# [WHAT IS REQUIRED]
Reproduce every line of text in the material below without any changes, and leave the pictures out of your answer.

[Dataset excerpts]
=-=-=

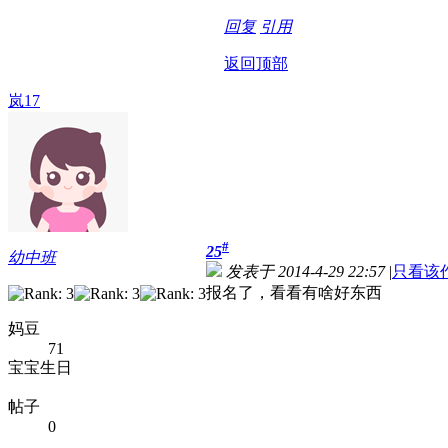
回复
引用
返回顶部
岚17
#
25
幼中班
发表于 2014-4-29 22:57
|
只看该
报名了，看看有啥好东西
妈豆
71
宝宝生日
帖子
0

=-=-=

# [RESULT OF THE EXERCISE]
回复
引用
返回顶部
岚17
#
25
幼中班
发表于 2014-4-29 22:57
|
只看该
报名了，看看有啥好东西
妈豆
71
宝宝生日
帖子
0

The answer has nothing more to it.